鉄よりも強く羽のように軽い!驚異のスペック
カボコーマの性能は、従来の常識を根底から覆すものです。重さは鉄のわずか4分の1程度しかありませんが、引っ張る力に対しては鋼材を圧倒する強さを誇っています。非常に細いため、歴史的な建造物やデザイン性を重視する建物の外観を損なうことなく、しなやかに補強することが可能です。建物への負荷を最小限に抑えつつ、最高水準の安全性を確保できる点は、地震大国である日本において極めて重要な意味を持つでしょう。

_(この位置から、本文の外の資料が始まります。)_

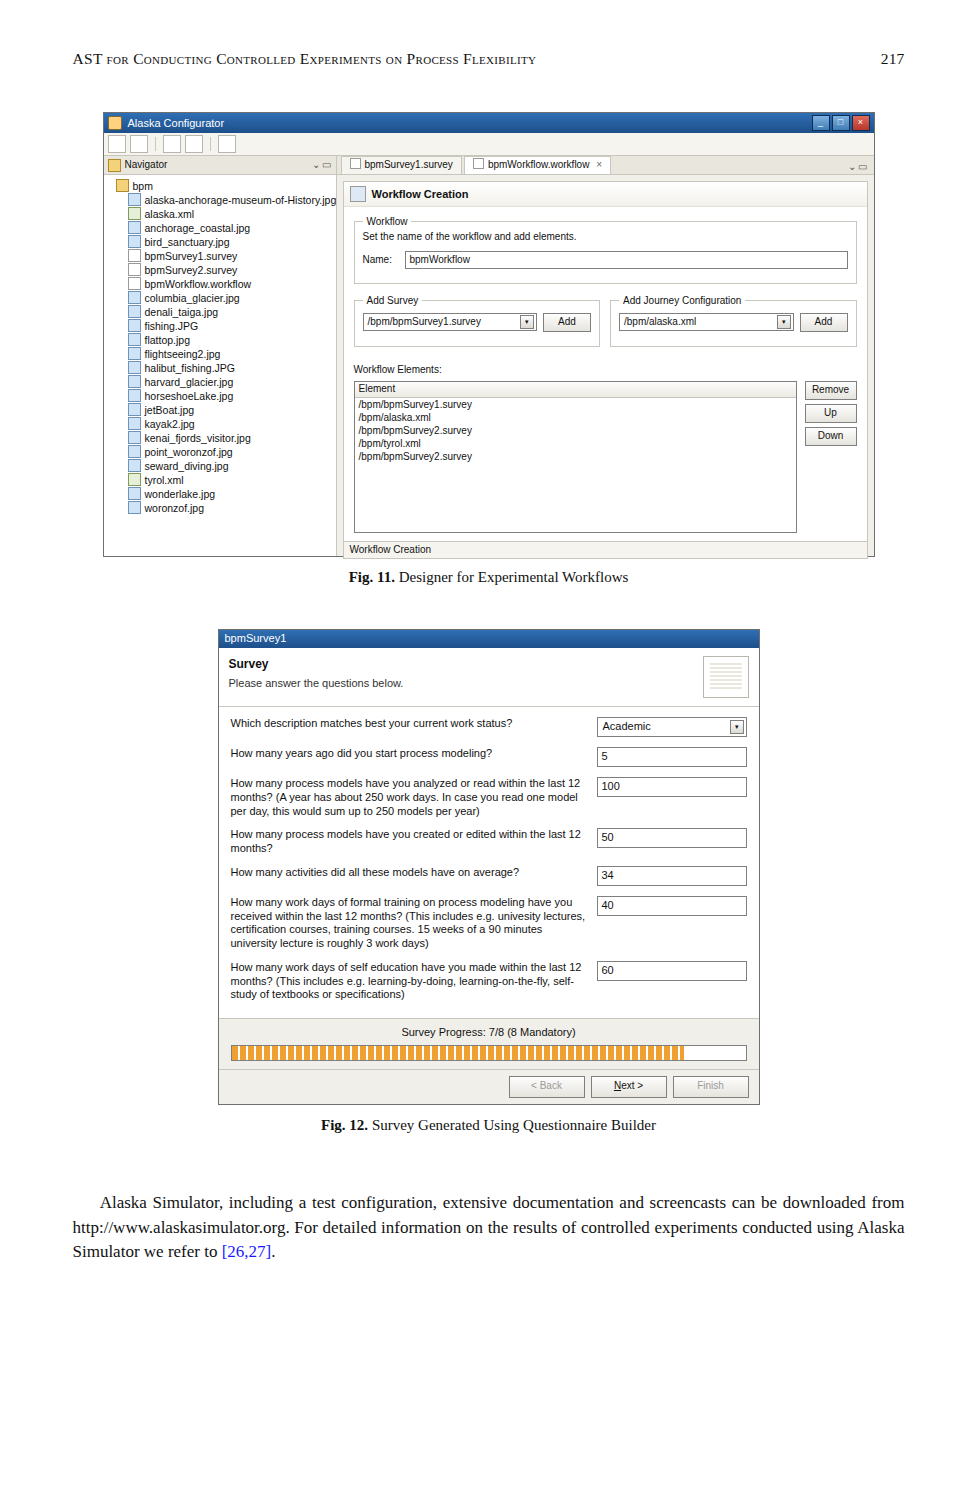AST for Conducting Controlled Experiments on Process Flexibility
217
Alaska Configurator _□×
Navigator ⌄ ▭
bpm
alaska-anchorage-museum-of-History.jpg
alaska.xml
anchorage_coastal.jpg
bird_sanctuary.jpg
bpmSurvey1.survey
bpmSurvey2.survey
bpmWorkflow.workflow
columbia_glacier.jpg
denali_taiga.jpg
fishing.JPG
flattop.jpg
flightseeing2.jpg
halibut_fishing.JPG
harvard_glacier.jpg
horseshoeLake.jpg
jetBoat.jpg
kayak2.jpg
kenai_fjords_visitor.jpg
point_woronzof.jpg
seward_diving.jpg
tyrol.xml
wonderlake.jpg
woronzof.jpg
bpmSurvey1.survey
bpmWorkflow.workflow ×
⌄ ▭
Workflow Creation
Workflow
Set the name of the workflow and add elements.
Name: bpmWorkflow
Add Survey
/bpm/bpmSurvey1.survey▾ Add
Add Journey Configuration
/bpm/alaska.xml▾ Add
Workflow Elements:
Element
/bpm/bpmSurvey1.survey
/bpm/alaska.xml
/bpm/bpmSurvey2.survey
/bpm/tyrol.xml
/bpm/bpmSurvey2.survey
Remove Up Down
Workflow Creation
Fig. 11. Designer for Experimental Workflows
bpmSurvey1
Survey
Please answer the questions below.
Which description matches best your current work status?
Academic▾
How many years ago did you start process modeling?
5
How many process models have you analyzed or read within the last 12 months? (A year has about 250 work days. In case you read one model per day, this would sum up to 250 models per year)
100
How many process models have you created or edited within the last 12 months?
50
How many activities did all these models have on average?
34
How many work days of formal training on process modeling have you received within the last 12 months? (This includes e.g. univesity lectures, certification courses, training courses. 15 weeks of a 90 minutes university lecture is roughly 3 work days)
40
How many work days of self education have you made within the last 12 months? (This includes e.g. learning-by-doing, learning-on-the-fly, self-study of textbooks or specifications)
60
Survey Progress: 7/8 (8 Mandatory)
< Back Next > Finish
Fig. 12. Survey Generated Using Questionnaire Builder
Alaska Simulator, including a test configuration, extensive documentation and screencasts can be downloaded from http://www.alaskasimulator.org. For detailed information on the results of controlled experiments conducted using Alaska Simulator we refer to [26,27].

私個人としては、今回のJIS認定は単なる規格化以上の価値があると感じています。伝統的な「鉄とコンクリート」の補強から、柔軟でスマートな「繊維による補強」へとパラダイムシフトが起きる瞬間を私たちは目撃しているのではないでしょうか。小松マテーレは、この技術によって2025年度までに15億円の売上を目指すとしており、新しい市場のリーダーとして期待が高まります。
既存の建物を壊すのではなく、最新のテクノロジーで寿命を延ばしていく姿勢は、持続可能な社会を目指す現代において非常に理にかなっています。世界最軽量クラスの補強材が、私たちの街の風景をどのように変えていくのか楽しみでなりません。今回の迅速なJIS取得をきっかけに、公共施設や一般住宅へこの技術が広く普及し、安心な暮らしが守られることを切に願っています。